Hace algunos días comenzamos un nuevo año, quizá con grandes ilusiones y proyectos. Sin embargo, seguramente ya nos ha salido al paso más de una dificultad, dejándonos espantados y confundidos. A fin de no quedarnos “atorados”, es preciso superar lo que llamo “Síndrome del Búho”, que mira mucho, pero entiende poco. Quien ve lo que le pasa sin comprender, no sabrá qué hacer con lo que le sucede –ni con lo bueno, ni con lo adverso-, corriendo el riesgo de perderse y naufragar.
Para que eso no nos suceda, el Señor, que ha creado con maestría todas las cosas, llenando la tierra de sus criaturas, a las que ha dado vida, nos dice: “Aquí está su Dios, que les llevará en sus brazos, y les atenderá. ¡Sí!; Él mismo nos atiende con amor enviándonos a Jesús, su Hijo predilecto, quien ha nacido de la Virgen María Belén, para liberarnos de la ceguera del pecado, y revelarnos de dónde venimos y hacia dónde vamos, y el camino que debemos recorrer para alcanzar una vida plena y eternamente feliz; vida que Él nos comunica en el sacramento del Bautismo, que hoy ha inaugurado en el Jordán al ser ungido con la fuerza del Espíritu Santo, que es el Amor”.
¡Qué maravilla!; el día de nuestro Bautismo, por el Espíritu Santo, a través del agua, gracias a la vida, pasión, muerte y resurrección de Jesús, Dios nos purificó de la infección mortal del pecado, e injertándonos en el Cuerpo de Cristo, que es la Iglesia, nos hizo hijos suyos, herederos y partícipes de su vida plena y eterna, que consiste en amar. ¡Somos hijos de Dios! ¿Acaso no nos gustaría que a cada uno el Padre pudiera decirnos: “Yo en ti me complazco”? ¡Ese sería el verdadero triunfo en la vida: complacer a Dios, viviendo en plenitud! Pero ¿cómo lograrlo?; imitando a Jesús, el Hijo predilecto, Modelos de humanidad perfecta, quien nos enseña que la verdadera victoria en la vida se encuentra en la santidad, que es amar.

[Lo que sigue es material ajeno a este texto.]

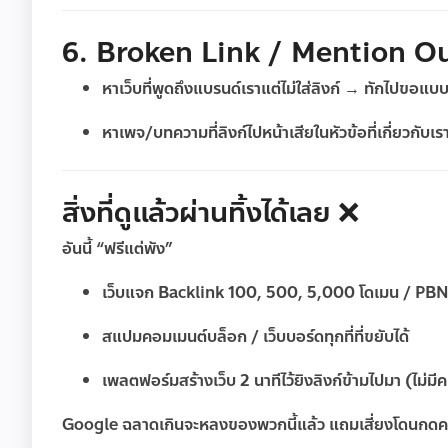
6. Broken Link / Mention Ou
หาเว็บที่พูดถึงแบรนด์เราแต่ไม่ใส่ลิงก์ → ทักไปขอแบ
หาเพจ/บทความที่ลิงก์ไปหน้าเสียในหัวข้อที่เกี่ยวกั
สิ่งที่ดูแล้วผ่านทิ้งได้เลย ❌
อันนี้ “ฟรีแต่พัง”
เว็บแจก Backlink 100, 500, 5,000 โดเมน / PBN 
สแปมคอมเมนต์บล็อก / เว็บบอร์ดทุกที่ที่ขยับได้
เพลตฟอร์มสร้างเว็บ 2 นาทีไว้ยิงลิงก์ข้ามไปมา (ไม่มี
Google ฉลาดเกินจะหลงของพวกนี้แล้ว แถมเสี่ยงโดนกด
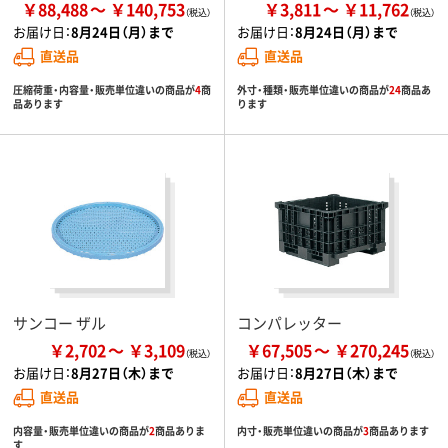
￥88,488
￥140,753
￥3,811
￥11,762
お届け日：
8月24日（月）まで
お届け日：
8月24日（月）まで
直送品
直送品
圧縮荷重・内容量・販売単位違いの商品が
4
商
外寸・種類・販売単位違いの商品が
24
商品あ
品あります
ります
サンコー ザル
コンパレッター
￥2,702
￥3,109
￥67,505
￥270,245
お届け日：
8月27日（木）まで
お届け日：
8月27日（木）まで
直送品
直送品
内容量・販売単位違いの商品が
2
商品ありま
内寸・販売単位違いの商品が
3
商品あります
す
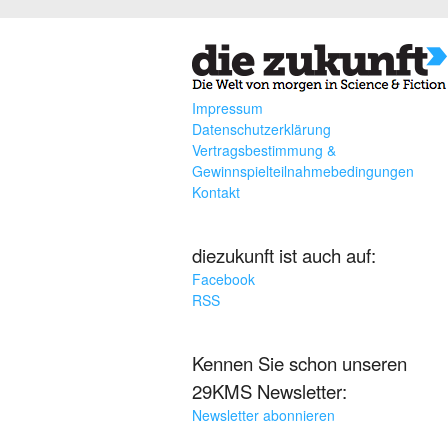
Impressum
Datenschutzerklärung
Vertragsbestimmung &
Gewinnspielteilnahmebedingungen
Kontakt
diezukunft ist auch auf:
Facebook
RSS
Kennen Sie schon unseren
29KMS Newsletter:
Newsletter abonnieren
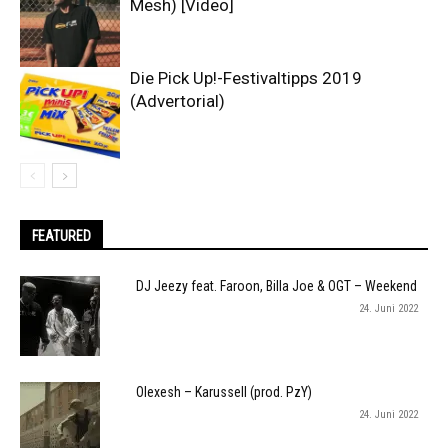
Mesh) [Video]
Die Pick Up!-Festivaltipps 2019
(Advertorial)
FEATURED
DJ Jeezy feat. Faroon, Billa Joe & OGT – Weekend
24. Juni 2022
Olexesh – Karussell (prod. PzY)
24. Juni 2022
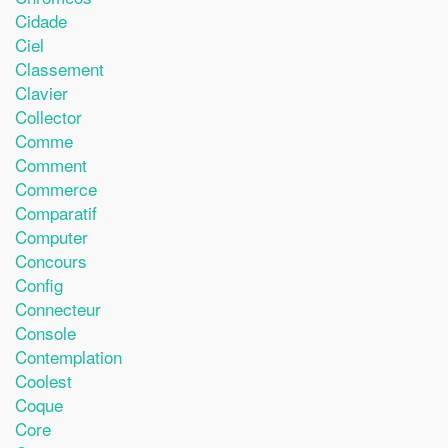
Cidade
Ciel
Classement
Clavier
Collector
Comme
Comment
Commerce
Comparatif
Computer
Concours
Config
Connecteur
Console
Contemplation
Coolest
Coque
Core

Para alcanzar el verdadero éxito en la vida: “contemplar el rostro de Cristo”


Así como los que practican algún deporte aprenden mirando a los atletas que han triunfado, de igual manera, para alcanzar el verdadero éxito en la vida, debemos “contemplar el rostro de Cristo”, a través de su Palabra y de los sacramentos, y aprender su programa para estar “en forma”: la oración. Hoy, precisamente después de ser bautizado, encontramos a Jesús orando. La oración es un diálogo de amor, que nos une a Dios, y nos permite, con su luz, ver las cosas con claridad, para decir bien. A veces argumentamos que no tenemos tiempo para orar porque hay muchas cosas qué hacer. Sin embargo, si dedicáramos un rato a la oración, decidiríamos mejor y seríamos más eficientes en nuestro actuar, al saber hacia dónde vamos.
Cuando oramos no pretendemos cambiar la voluntad de Dios para que haga la nuestra, sino que pedimos su gracia para que nuestra voluntad se conforme a la suya, que nunca se equivoca y que siempre busca nuestro verdadero y eterno bien. Esta confianza es una de las dimensiones del don maravilloso de la fe que recibimos en el Bautismo. La fe no es “un cúmulo de paradojas incomprensibles” ni es renunciar a comprender –como afirmaba el Papa Emérito Benedicto XVI-, sino “captar el fundamento sobre el que nos mantenemos como sentido y como verdad”. Ya que “la fe cristiana… trata… de Dios en la historia, de Dios hecho hombre” para nuestra salvación, quien nos muestra cómo alcanzar la vida plena y eterna que Él nos ofrece, a pesar de los sufrimientos y dificultades que podamos encontrar en esta tierra.
Por eso es indispensable unirnos a Él mediante la oración, que puede ser de petición de ayuda, de acción de gracias, de alabanza, de adoración, de contemplación, o de escucha. Sea cual sea su modalidad. La oración no nos aparta de nuestros compromisos familiares y sociales, ni de la realidad, sino que, como enseñaba el Papa Juan Pablo II: “Abriendo el corazón al amor de Dios, lo abre también el corazón de los hermanos, y nos hace capaces de construir la historia según el designio de Dios”. Y su designio es que, como Él, seamos “lumbreras en medio del Mundo… fuerza vital para los demás”, como enseñaba San Gregorio Nacianzo. Así complaceremos a Dios, siendo hijos predilectos que saben, con Jesús y como Jesús, qué hacer con lo que sucede, porque saben de dónde vienen y hacia dónde van.